● Aim of the task: Leave out the pictures. Return every record otherwise untouched.

--- Data extracts Enclosed Below ---

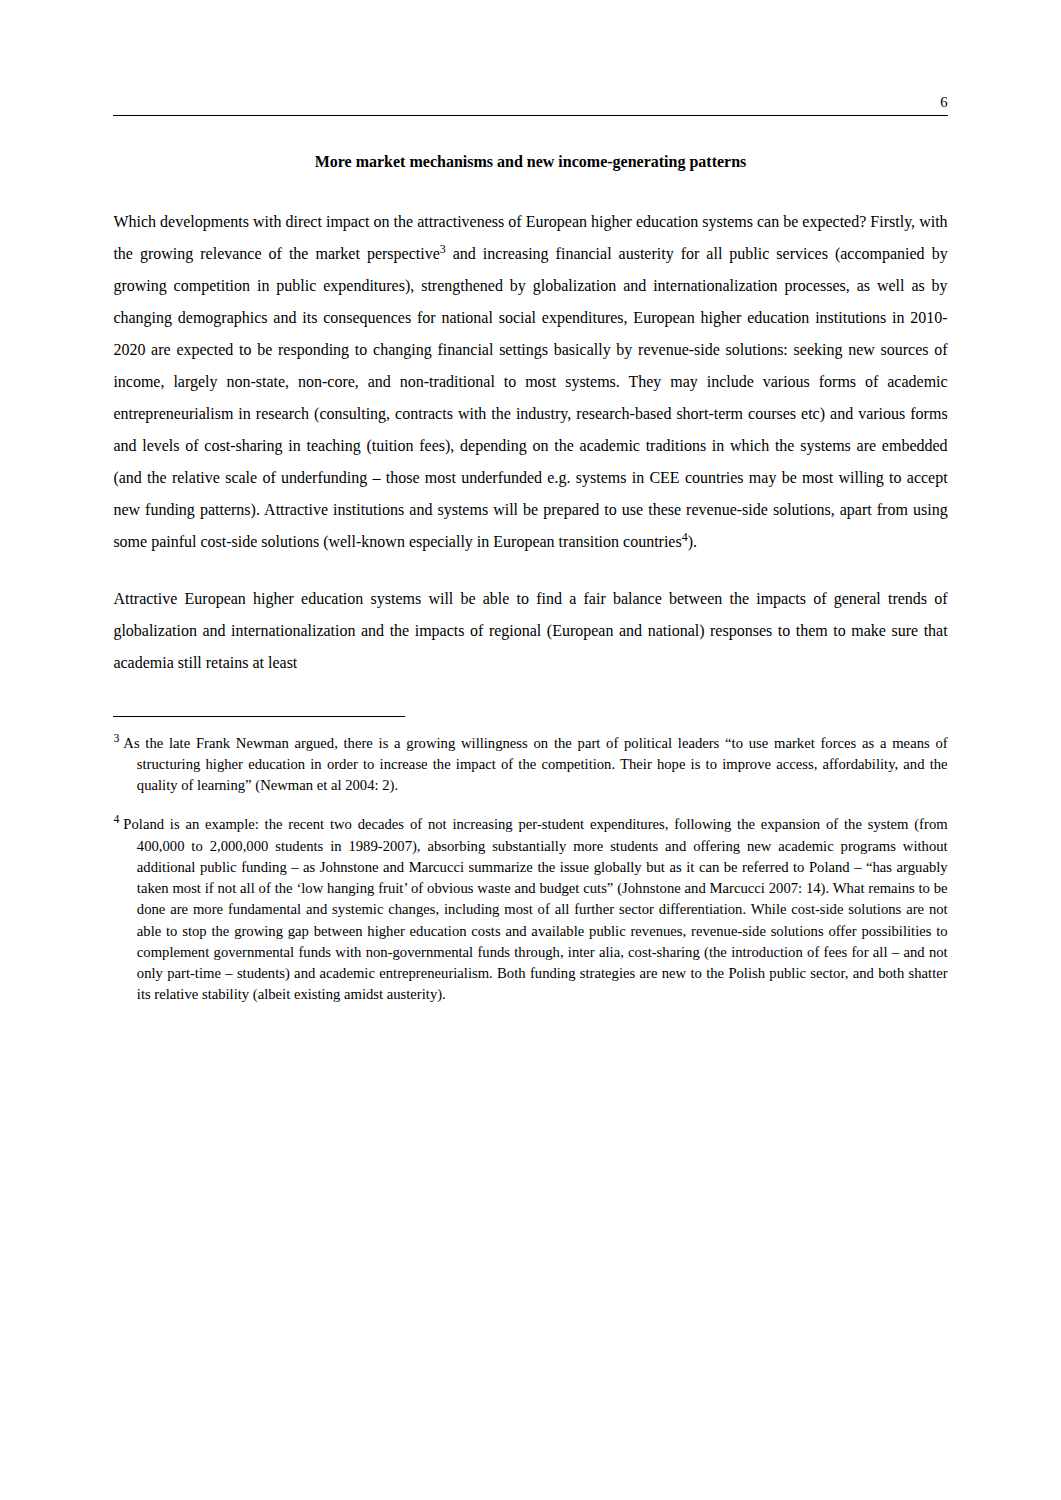6
More market mechanisms and new income-generating patterns
Which developments with direct impact on the attractiveness of European higher education systems can be expected? Firstly, with the growing relevance of the market perspective3 and increasing financial austerity for all public services (accompanied by growing competition in public expenditures), strengthened by globalization and internationalization processes, as well as by changing demographics and its consequences for national social expenditures, European higher education institutions in 2010-2020 are expected to be responding to changing financial settings basically by revenue-side solutions: seeking new sources of income, largely non-state, non-core, and non-traditional to most systems. They may include various forms of academic entrepreneurialism in research (consulting, contracts with the industry, research-based short-term courses etc) and various forms and levels of cost-sharing in teaching (tuition fees), depending on the academic traditions in which the systems are embedded (and the relative scale of underfunding – those most underfunded e.g. systems in CEE countries may be most willing to accept new funding patterns). Attractive institutions and systems will be prepared to use these revenue-side solutions, apart from using some painful cost-side solutions (well-known especially in European transition countries4).
Attractive European higher education systems will be able to find a fair balance between the impacts of general trends of globalization and internationalization and the impacts of regional (European and national) responses to them to make sure that academia still retains at least
3 As the late Frank Newman argued, there is a growing willingness on the part of political leaders “to use market forces as a means of structuring higher education in order to increase the impact of the competition. Their hope is to improve access, affordability, and the quality of learning” (Newman et al 2004: 2).
4 Poland is an example: the recent two decades of not increasing per-student expenditures, following the expansion of the system (from 400,000 to 2,000,000 students in 1989-2007), absorbing substantially more students and offering new academic programs without additional public funding – as Johnstone and Marcucci summarize the issue globally but as it can be referred to Poland – “has arguably taken most if not all of the ‘low hanging fruit’ of obvious waste and budget cuts” (Johnstone and Marcucci 2007: 14). What remains to be done are more fundamental and systemic changes, including most of all further sector differentiation. While cost-side solutions are not able to stop the growing gap between higher education costs and available public revenues, revenue-side solutions offer possibilities to complement governmental funds with non-governmental funds through, inter alia, cost-sharing (the introduction of fees for all – and not only part-time – students) and academic entrepreneurialism. Both funding strategies are new to the Polish public sector, and both shatter its relative stability (albeit existing amidst austerity).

--- End of Enclosed Data extracts ---

● Answer to this problem:
6
More market mechanisms and new income-generating patterns
Which developments with direct impact on the attractiveness of European higher education systems can be expected? Firstly, with the growing relevance of the market perspective3 and increasing financial austerity for all public services (accompanied by growing competition in public expenditures), strengthened by globalization and internationalization processes, as well as by changing demographics and its consequences for national social expenditures, European higher education institutions in 2010-2020 are expected to be responding to changing financial settings basically by revenue-side solutions: seeking new sources of income, largely non-state, non-core, and non-traditional to most systems. They may include various forms of academic entrepreneurialism in research (consulting, contracts with the industry, research-based short-term courses etc) and various forms and levels of cost-sharing in teaching (tuition fees), depending on the academic traditions in which the systems are embedded (and the relative scale of underfunding – those most underfunded e.g. systems in CEE countries may be most willing to accept new funding patterns). Attractive institutions and systems will be prepared to use these revenue-side solutions, apart from using some painful cost-side solutions (well-known especially in European transition countries4).
Attractive European higher education systems will be able to find a fair balance between the impacts of general trends of globalization and internationalization and the impacts of regional (European and national) responses to them to make sure that academia still retains at least
3 As the late Frank Newman argued, there is a growing willingness on the part of political leaders “to use market forces as a means of structuring higher education in order to increase the impact of the competition. Their hope is to improve access, affordability, and the quality of learning” (Newman et al 2004: 2).
4 Poland is an example: the recent two decades of not increasing per-student expenditures, following the expansion of the system (from 400,000 to 2,000,000 students in 1989-2007), absorbing substantially more students and offering new academic programs without additional public funding – as Johnstone and Marcucci summarize the issue globally but as it can be referred to Poland – “has arguably taken most if not all of the ‘low hanging fruit’ of obvious waste and budget cuts” (Johnstone and Marcucci 2007: 14). What remains to be done are more fundamental and systemic changes, including most of all further sector differentiation. While cost-side solutions are not able to stop the growing gap between higher education costs and available public revenues, revenue-side solutions offer possibilities to complement governmental funds with non-governmental funds through, inter alia, cost-sharing (the introduction of fees for all – and not only part-time – students) and academic entrepreneurialism. Both funding strategies are new to the Polish public sector, and both shatter its relative stability (albeit existing amidst austerity).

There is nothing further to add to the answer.